The city itself is really the main character here. It is described so vividly you can taste it, and I really don’t want to taste New Crobuzon. I’ve never read a book that both fascinated and repulsed me so much through its descriptions, honestly my stomach heaved a few times. It’s the re-made that caused this most of the time. They are people, both human and non-human, that have been physically altered through magic with mechanical or biological changes. Mostly for some crime or another but in New Crobuzon that is easy to happen. They are changed in punishment factories and some of those changes are throughly horrific. I won’t go into too much detail, I’ll leave that dubious pleasure to you, but I think what was so disturbing was that it was all treated so casually, people feel sorry for them but think hey, what can I do about it? 

New Crobuzon is home to a vast number of creatures. The main ones we get to know are humans, khepri (body of a human woman, head of a scarab beetle), weird Cactus people, garuda (bird-like creatures) and a whole host more.
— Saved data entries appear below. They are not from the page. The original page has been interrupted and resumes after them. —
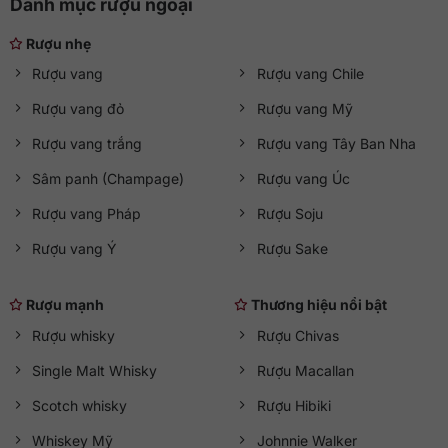
Danh mục rượu ngoại
Rượu nhẹ
Rượu vang
Rượu vang Chile
Rượu vang đỏ
Rượu vang Mỹ
Rượu vang trắng
Rượu vang Tây Ban Nha
Sâm panh (Champage)
Rượu vang Úc
Rượu vang Pháp
Rượu Soju
Rượu vang Ý
Rượu Sake
Rượu mạnh
Thương hiệu nổi bật
Rượu whisky
Rượu Chivas
Single Malt Whisky
Rượu Macallan
Scotch whisky
Rượu Hibiki
Whiskey Mỹ
Johnnie Walker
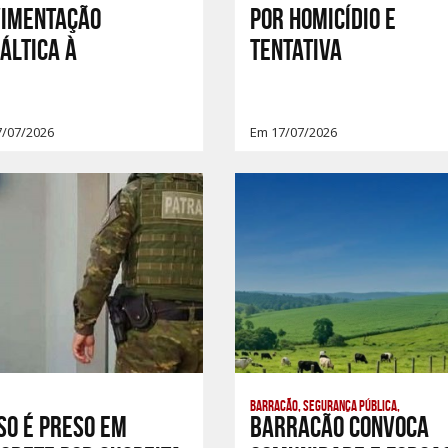
VIMENTAÇÃO
por homicídio e
ÁLTICA À
tentativa
7/07/2026
Em 17/07/2026
Barracão, Segurança Pública,
so é preso em
Barracão Convoca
Isaac is a scientist, working on his own research into ‘crisis theory’, when he gets a commission from Yagharek, a garuda who’s wings have been chopped off for an unnamed crime, and this research inadvertently causes a major crisis for the city itself. We also have Lin, a khepri artist who is Isaac’s girlfriend, as well as a few other characters. They are all richly drawn and feel real. They are certainly not heroes, just ordinary beings in a very weird city trying to deal with something they feel responsible for.

One of the only negative things I have to say about this book is Lin’s storyline. It disappears about half way through and only resumes toward the end, and I’m not entirely sure of her purpose in the story, especially as her own agent. 

The book starts slow, almost slice of life for good portion on the beginning but this is great, you actually need this to get a handle on the setting. The last part does have the trappings of a monster hunt but oh in such a great way. I still haven’t mentioned the self aware automation, the inter-dimensional spider, the ambassador from hell, or the giant sloth like creatures that feed on dreams and consciousness have I? Well it’s all in here along with a host of other weird and strange things.

This is a work of mad imagination and I have never read anything like it before and I’ve read a lot of books. Thoroughly recommend if you want something that’s totally different.

5 stars out of 5

A Time of Justice by Katharine Kerr

So that’s the end of the second series and a bittersweet one at that. Please note there are major spoilers ahead.

The first part of the book is mostly spent back when Rhodry and Jill were silver daggers, so just after the very first book. Rhodry is beginning to see that people live many lives and due to his long life he meets a reincarnation of one of his former foes. The flashback is to when he encounters her for the first time. I quite liked seeing them both (Rhodry and Jill) then, it reminded me of how much they had changed over the course of the novels. The rest of the book is back in the present with the siege and the outcome of it.

I’ll give it to Kerr, she’s not afraid to kill off characters. Like we know they’re going to be reborn but still, they’re not the same. Jill’s death was expected as it had been foreshadowed for a few books now but Yraen’s really got me. It was so pointless and quick. This is probably fairly realistic but for a character you’ve got to know over four books to just go like that was pretty callous. And his story was so sad anyway. On another note, it was so melodramatic, but I loved the bit after Jill died and Nevyn was waiting for her. I admire the writer for doing this but was still hard to read.

Events at the end have shown the possibilities of how the story is going to progress but this felt like an end to most of the threads that had been started all the way back in Daggerspell. A really intriguing series and there are still seven books to go!